Como é que infeções anteriores levam a SGB? Os cientistas apresentam algumas hipóteses, segundo os Institutos Nacionais de Saúde norte-americanos (NIH): os vírus ou as bactérias podem alterar as células do sistema nervoso o suficiente para que o sistema imunitário as considere estranhas e as ataque; ou os vírus fazem com que o sistema imunitário perca a capacidade de distinguir quais são o que pertence ao corpo e o que é estranho. Em qualquer dos casos, os alvos das células são os axónios.
Esta doença não é contagiosa. Não se sabe porque afeta umas pessoas e outras não, nem como se estabelece e desenvolve.
Como se trata?
Não existe nenhum tratamento específico para a síndrome de Guillain-Barré, mas existem algumas terapias que podem ajudar a aliviar os sintomas e a acelerar a recuperação dos doentes, como infusão de altas doses de gamaglobulina endovenosa, a filtração do sangue (plasmaferese) e a fisioterapia, refere a Agência Fiocruz de Notícias.
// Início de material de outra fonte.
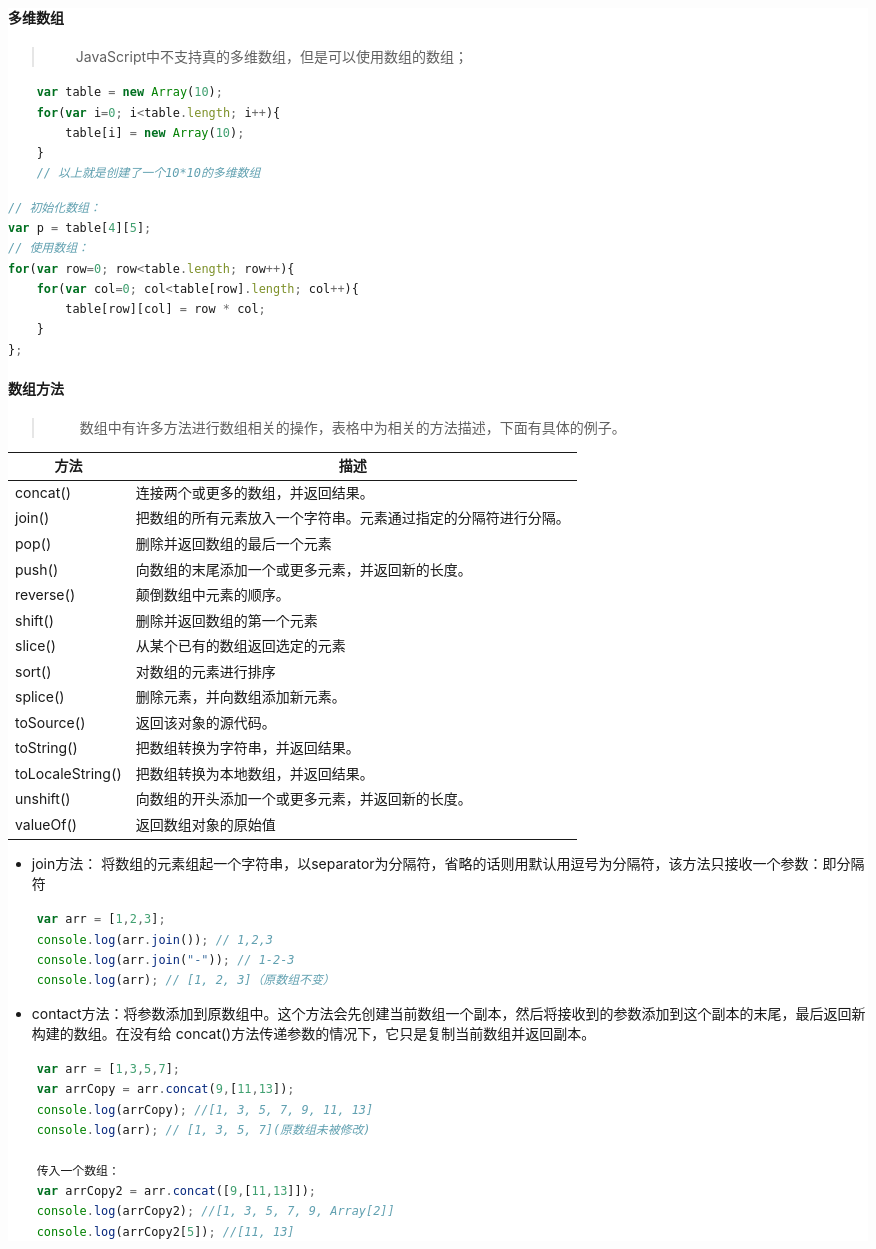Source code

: #### 多维数组
>&emsp;&emsp;JavaScript中不支持真的多维数组，但是可以使用数组的数组；
 
```javascript
    var table = new Array(10);
    for(var i=0; i<table.length; i++){
        table[i] = new Array(10);
    }
    // 以上就是创建了一个10*10的多维数组
  ```

  ```javascript
  // 初始化数组：
  var p = table[4][5];
  // 使用数组：
  for(var row=0; row<table.length; row++){
      for(var col=0; col<table[row].length; col++){
          table[row][col] = row * col;
      }
  };
  ```

#### 数组方法
>&emsp;&emsp; 数组中有许多方法进行数组相关的操作，表格中为相关的方法描述，下面有具体的例子。
   
方法 | 描述
-----|------
concat() 	|连接两个或更多的数组，并返回结果。
join() |	把数组的所有元素放入一个字符串。元素通过指定的分隔符进行分隔。
pop() 	|删除并返回数组的最后一个元素
push() 	|向数组的末尾添加一个或更多元素，并返回新的长度。
reverse()| 	颠倒数组中元素的顺序。
shift() |	删除并返回数组的第一个元素
slice() |	从某个已有的数组返回选定的元素
sort() 	|对数组的元素进行排序
splice() |	删除元素，并向数组添加新元素。
toSource()| 	返回该对象的源代码。
toString() |	把数组转换为字符串，并返回结果。
toLocaleString()| 	把数组转换为本地数组，并返回结果。
unshift() 	|向数组的开头添加一个或更多元素，并返回新的长度。
valueOf() 	|返回数组对象的原始值

* join方法： 将数组的元素组起一个字符串，以separator为分隔符，省略的话则用默认用逗号为分隔符，该方法只接收一个参数：即分隔符
```javascript
    var arr = [1,2,3];
    console.log(arr.join()); // 1,2,3
    console.log(arr.join("-")); // 1-2-3
    console.log(arr); // [1, 2, 3]（原数组不变）
```

* contact方法：将参数添加到原数组中。这个方法会先创建当前数组一个副本，然后将接收到的参数添加到这个副本的末尾，最后返回新构建的数组。在没有给 concat()方法传递参数的情况下，它只是复制当前数组并返回副本。
```javascript
    var arr = [1,3,5,7];
    var arrCopy = arr.concat(9,[11,13]);
    console.log(arrCopy); //[1, 3, 5, 7, 9, 11, 13]
    console.log(arr); // [1, 3, 5, 7](原数组未被修改)

    传入一个数组：
    var arrCopy2 = arr.concat([9,[11,13]]);
    console.log(arrCopy2); //[1, 3, 5, 7, 9, Array[2]]
    console.log(arrCopy2[5]); //[11, 13]
```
Muitas vezes o tratamento e recuperação dos doentes é feito em contexto hospitalar porque nas situações mais graves é preciso assegurar que o organismo se mantém vivo enquanto o sistema nervoso recupera. Os doentes podem ter de ser ligados a ventiladores e a outras máquinas que analisam os sinais vitais e que asseguram as funções corporais.
Os sintomas podem estabilizar ao fim de uns dias, mas podem levar várias semanas, meses ou até anos a passar totalmente. 30% dos doentes que tiveram SGB ainda apresentam alguma fraqueza muscular ao fim de três anos e 3% pode voltar a ter formigueiro e fraqueza muscular muitos anos após os sintomas iniciais.
Quem pode sofrer da doença?
Qualquer pessoa pode sofrer da doença, homens ou mulheres, mas esta é mais comum em adultos mais velhos. Segundo os CDC, a taxa de SGB aumenta com a idade, sendo o risco maior para pessoas com mais de 50 anos.
Quando acontece nas crianças estas tendem a evoluir melhor do que os adultos e a recuperar mais rápido, segundo a Agência Fiocruz de Notícias, da Fundação Oswaldo Cruz (Brasil).